My light cotton blanket, which I hadn’t needed in weeks, was draped over the back of my chair. I started sorting through my bills. While I was pondering the interest on my loan, which seemed to be increasing, I felt something crawling lightly up and down my back. I slowly turned my head and saw that it was a long fingering branch of the abutilon. When I bought this plant two years ago, it was six inches high in a three-inch pot and cost a dollar-fifty. It got bigger and bigger and went through five repottings and kept flinging out these long dangling branches, until one woody shoot was level with my eye. I keep telling myself I should be happy it’s happy, but sometimes it makes me nervous.

I dialed my sister’s number. It rang several times, then the line went dead.

I finished with my bills — finished looking at them, I mean — and I pawed through my notes for a minute: things to do, lists of books I meant to read, phone numbers, things not to eat. The Keely-and-Smith cassette ended and I put on a Pat Suzuki album. It was warped, and did funny things to Pat’s vibrato, which was funny enough to begin with. One of my scraps of paper had the phone number for a P. Suzuki on West Fifty-seventh Street that I had copied out of the phone book. Now seemed like the right time to try it. A recorded voice told me that the number had been disconnected. The stereo needle got stuck on the word lump, and I gave it a little push.

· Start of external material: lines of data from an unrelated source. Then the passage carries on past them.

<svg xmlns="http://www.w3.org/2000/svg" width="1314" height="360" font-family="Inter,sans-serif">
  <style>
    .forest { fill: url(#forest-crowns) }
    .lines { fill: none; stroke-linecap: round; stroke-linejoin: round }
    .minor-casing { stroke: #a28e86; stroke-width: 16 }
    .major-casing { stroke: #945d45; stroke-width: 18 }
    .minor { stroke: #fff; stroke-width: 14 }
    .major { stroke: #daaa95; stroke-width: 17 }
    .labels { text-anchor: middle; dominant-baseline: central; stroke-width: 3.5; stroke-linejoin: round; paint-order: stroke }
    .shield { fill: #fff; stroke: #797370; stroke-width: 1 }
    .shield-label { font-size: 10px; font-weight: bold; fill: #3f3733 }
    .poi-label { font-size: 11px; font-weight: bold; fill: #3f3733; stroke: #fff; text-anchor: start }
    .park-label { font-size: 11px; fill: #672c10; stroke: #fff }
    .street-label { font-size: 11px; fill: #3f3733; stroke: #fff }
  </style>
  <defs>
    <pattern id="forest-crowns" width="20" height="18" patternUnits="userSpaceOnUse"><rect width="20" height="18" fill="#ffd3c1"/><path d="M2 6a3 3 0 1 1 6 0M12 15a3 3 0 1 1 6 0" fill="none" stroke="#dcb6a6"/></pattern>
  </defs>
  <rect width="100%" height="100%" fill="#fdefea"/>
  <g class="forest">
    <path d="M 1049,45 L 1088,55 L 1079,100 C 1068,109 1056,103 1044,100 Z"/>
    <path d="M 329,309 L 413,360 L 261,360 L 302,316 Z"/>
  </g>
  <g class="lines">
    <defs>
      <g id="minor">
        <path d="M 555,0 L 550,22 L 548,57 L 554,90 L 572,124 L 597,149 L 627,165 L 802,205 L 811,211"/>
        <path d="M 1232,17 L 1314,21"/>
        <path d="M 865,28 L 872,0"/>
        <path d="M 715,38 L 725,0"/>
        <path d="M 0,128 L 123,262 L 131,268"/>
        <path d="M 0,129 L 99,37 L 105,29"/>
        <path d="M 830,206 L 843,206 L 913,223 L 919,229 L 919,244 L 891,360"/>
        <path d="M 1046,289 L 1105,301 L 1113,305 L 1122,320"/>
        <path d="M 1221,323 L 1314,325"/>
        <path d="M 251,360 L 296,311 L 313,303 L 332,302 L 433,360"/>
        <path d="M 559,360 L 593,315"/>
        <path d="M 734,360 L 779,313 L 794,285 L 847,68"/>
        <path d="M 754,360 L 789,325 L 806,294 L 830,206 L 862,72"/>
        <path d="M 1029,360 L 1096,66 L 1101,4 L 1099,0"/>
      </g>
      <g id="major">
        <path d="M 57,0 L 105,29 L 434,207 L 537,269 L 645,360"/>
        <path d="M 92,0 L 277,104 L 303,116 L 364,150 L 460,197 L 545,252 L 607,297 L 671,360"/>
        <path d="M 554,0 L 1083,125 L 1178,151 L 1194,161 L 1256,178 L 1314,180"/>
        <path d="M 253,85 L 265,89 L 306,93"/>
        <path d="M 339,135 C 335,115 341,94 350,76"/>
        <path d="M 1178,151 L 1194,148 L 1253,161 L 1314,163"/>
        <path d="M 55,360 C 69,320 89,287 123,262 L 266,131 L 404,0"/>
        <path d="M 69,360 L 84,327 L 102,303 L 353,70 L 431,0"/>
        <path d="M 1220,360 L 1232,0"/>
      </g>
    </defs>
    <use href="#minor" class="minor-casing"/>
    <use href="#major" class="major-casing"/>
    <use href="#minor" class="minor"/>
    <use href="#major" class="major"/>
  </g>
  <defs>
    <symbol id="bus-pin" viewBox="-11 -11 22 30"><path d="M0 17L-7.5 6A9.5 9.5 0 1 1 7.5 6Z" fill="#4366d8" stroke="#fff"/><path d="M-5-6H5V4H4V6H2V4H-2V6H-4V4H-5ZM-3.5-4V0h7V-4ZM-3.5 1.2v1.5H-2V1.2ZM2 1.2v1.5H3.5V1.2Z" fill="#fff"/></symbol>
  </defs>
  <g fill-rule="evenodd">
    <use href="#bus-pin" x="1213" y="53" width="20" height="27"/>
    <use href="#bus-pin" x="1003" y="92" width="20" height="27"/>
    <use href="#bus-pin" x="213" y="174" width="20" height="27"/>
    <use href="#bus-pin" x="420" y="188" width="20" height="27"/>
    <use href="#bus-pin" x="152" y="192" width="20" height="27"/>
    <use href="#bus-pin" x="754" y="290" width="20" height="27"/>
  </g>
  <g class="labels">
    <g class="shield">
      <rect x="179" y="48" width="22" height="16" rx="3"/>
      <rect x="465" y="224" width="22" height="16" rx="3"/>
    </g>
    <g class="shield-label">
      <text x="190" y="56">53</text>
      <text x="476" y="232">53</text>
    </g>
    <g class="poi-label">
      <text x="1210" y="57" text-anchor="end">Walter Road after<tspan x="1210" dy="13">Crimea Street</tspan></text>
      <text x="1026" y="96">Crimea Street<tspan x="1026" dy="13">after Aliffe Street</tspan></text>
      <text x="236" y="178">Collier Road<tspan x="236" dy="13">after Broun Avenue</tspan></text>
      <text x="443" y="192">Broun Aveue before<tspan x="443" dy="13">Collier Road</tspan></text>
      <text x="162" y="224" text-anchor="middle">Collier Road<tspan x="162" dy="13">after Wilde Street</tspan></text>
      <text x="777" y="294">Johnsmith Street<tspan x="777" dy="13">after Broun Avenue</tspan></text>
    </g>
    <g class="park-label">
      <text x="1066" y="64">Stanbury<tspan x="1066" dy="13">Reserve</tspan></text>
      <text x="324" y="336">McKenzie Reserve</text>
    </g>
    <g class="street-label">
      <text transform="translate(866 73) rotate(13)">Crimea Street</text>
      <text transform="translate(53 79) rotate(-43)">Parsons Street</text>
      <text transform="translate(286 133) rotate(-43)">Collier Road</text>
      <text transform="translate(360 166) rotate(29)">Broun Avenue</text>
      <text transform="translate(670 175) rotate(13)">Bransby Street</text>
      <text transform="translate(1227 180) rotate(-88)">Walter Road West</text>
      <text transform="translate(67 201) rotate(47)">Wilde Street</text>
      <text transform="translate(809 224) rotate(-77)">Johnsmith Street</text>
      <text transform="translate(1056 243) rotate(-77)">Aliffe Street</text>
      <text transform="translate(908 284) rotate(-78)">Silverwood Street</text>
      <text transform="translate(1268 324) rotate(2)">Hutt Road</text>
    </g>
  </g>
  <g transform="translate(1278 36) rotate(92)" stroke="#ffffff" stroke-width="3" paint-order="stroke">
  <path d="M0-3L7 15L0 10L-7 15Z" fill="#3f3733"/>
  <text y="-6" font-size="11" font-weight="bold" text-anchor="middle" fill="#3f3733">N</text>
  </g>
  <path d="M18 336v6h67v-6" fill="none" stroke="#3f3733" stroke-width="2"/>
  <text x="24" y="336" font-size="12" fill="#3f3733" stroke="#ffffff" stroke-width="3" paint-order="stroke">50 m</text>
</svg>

In the bathroom I noticed the soap had disintegrated from the heat and was forming little stalactites under the ceramic dish. The toilet-paper roll, when I touched it, leapt off its holder and wheeled around on the floor. On a little ledge above the toilet paper was a glow-in-the-dark dinosaur that never had. I pitched it into the wastebasket, reassembled the toilet paper, and washed my hands with a sliver of soap.

There was a strange noise from the other room. A poster decorated with illustrations of fruit had fallen in a heap over the phone. I moved it aside and dialed my sister’s number again. There was no answer.

When I hung up, the phone rang, which made me jump. It was someone looking for a Walter and I told him he must have the wrong number. After I hung up I realized I could have pretended to be a Walter. The fan had developed a relationship with a white plastic bag on the table; the bag would puff up and move a quarter of an inch toward the edge of the table, then deflate with a sigh and rustle until the fan swung by it again. I watched for a minute or two and then elbowed my way past the abutilon to my desk. At the bottom of my stack of notes was a plain white envelope with photocopies of test results. I took them out and tried to make sense of them again: Polys 41. Lymphs 38. Eosin 2. The differential results are based on the examination of 200 white blood cells. Lymphocyte surface marker T4: 30%. Confidential report sent under separate cover.

A subway train went under the building and the books on the bookshelves shook. On the floor there was a note from my bank. Starting in August, free checking would be available only to those with a minimum average balance of three thousand dollars. As I picked up the phone, the white plastic bag finally slid off the table and onto the floor, making a small crepey noise. I dialed home again, but it just rang and rang and rang.